Si vous êtes copropriétaire, locataire ou futur acheteur dans un immeuble alimenté par un réseau de chaleur, ou si vous vous intéressez aux solutions de chauffage collectif, il est important de comprendre ce qui va changer et comment anticiper.
Jusqu’à présent, les réseaux de chaleur ou de froid étaient classés selon différents critères techniques. Le projet d’arrêté en consultation vient préciser une notion clé : l’« efficacité » du réseau, qui devient la base du classement automatique dès 2026. Ce classement a des effets pour les copropriétés, bailleurs et résidents raccordés à un réseau de chauffage ou de climatisation collectif.
Ces mesures concernent tout particulier - propriétaire, locataire ou bailleur - dont le logement est raccordé à un réseau de chaleur ou de froid.

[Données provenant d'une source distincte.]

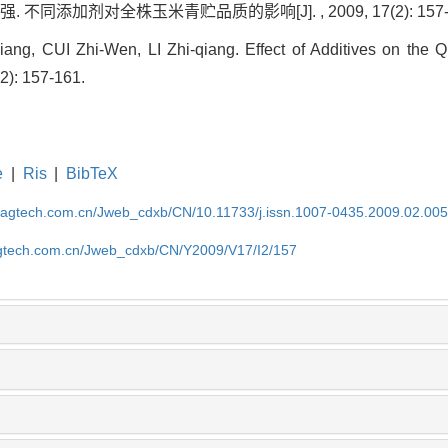
. 不同添加剂对全株玉米青贮品质的影响[J]. , 2009, 17(2): 157-
g, CUI Zhi-Wen, LI Zhi-qiang. Effect of Additives on the Q
(2): 157-161.
e
|
Ris
|
BibTeX
magtech.com.cn/Jweb_cdxb/CN/10.11733/j.issn.1007-0435.2009.02.00
gtech.com.cn/Jweb_cdxb/CN/Y2009/V17/I2/157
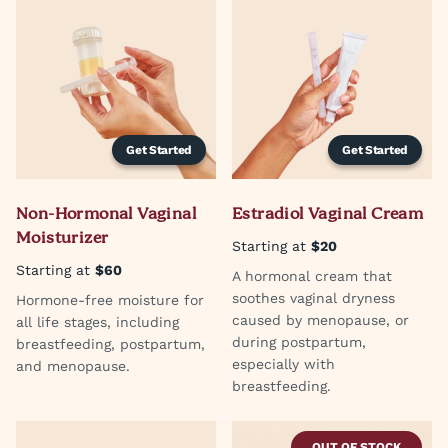
Get Started
Get Started
Non-Hormonal Vaginal
Estradiol Vaginal Cream
Moisturizer
Starting at
$20
Starting at
$60
A hormonal cream that
soothes vaginal dryness
Hormone-free moisture for
caused by menopause, or
all life stages, including
during postpartum,
breastfeeding, postpartum,
especially with
and menopause.
breastfeeding.
OUT OF STOCK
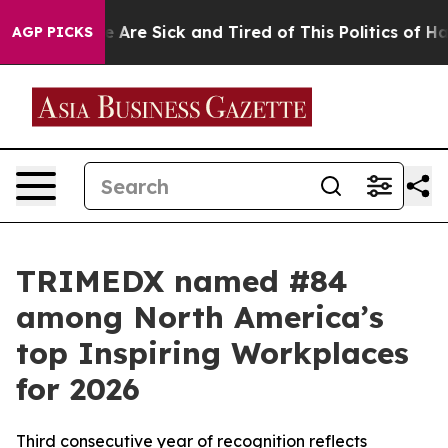
: “People Are Sick and Tired of This Politics of Hatred
AGP PICKS
TRIMEDX named #84
among North America’s
top Inspiring Workplaces
for 2026
Third consecutive year of recognition reflects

Cela vise principalement les immeubles collectifs (copropriétés, résidences, logements sociaux) situés dans des zones urbaines ou quartiers équipés de ce type de réseau.
Si vous êtes dans un logement individuel non raccordé à un réseau, ou en maison individuelle classique, ce changement ne vous impacte pas directement. En revanche, si vous habitez ou envisagez d’acheter dans une copropriété alimentée par un réseau collectif, ces nouvelles règles vont conditionner la performance énergétique de votre immeuble, le montant de vos charges ou encore le positionnement du logement dans le Diagnostic de Performance Énergétique (DPE).
Les réseaux de chaleur et de froid devront démontrer leur efficacité selon les nouveaux critères. Si le réseau de votre immeuble n’est pas reconnu comme « efficace », et que sa puissance dépasse 5 MW, il devra mettre en place un plan d’amélioration. Cela pourrait entraîner des travaux ou des ajustements techniques, parfois des investissements répartis sur plusieurs années.
À l’inverse, un réseau classé « efficace » permet de valoriser la performance énergétique de la copropriété. Cela peut faciliter l’obtention de certaines aides à la rénovation, améliorer le classement DPE du logement, ou rendre le bien plus attractif à la revente ou à la location.
La période de référence pour évaluer le taux d’énergie renouvelable, le guide officiel de calcul et le critère de performance pour les pompes à chaleur sont autant de points qui viendront préciser le niveau d’exigence concrète pour chaque réseau.
Voici ce que vous pouvez faire dès aujourd’hui :
L’entrée en vigueur de ces nouvelles règles au 1er janvier 2026 va renforcer l’exigence autour des réseaux de chaleur et de froid collectifs. Pour les particuliers en copropriété ou en logement collectif, l’efficacité du réseau va devenir un critère clé qui peut influencer les charges, le confort, et la valeur de leur bien. Mieux vaut s’informer dès maintenant pour suivre les évolutions et anticiper les éventuelles démarches ou travaux à venir dans votre immeuble.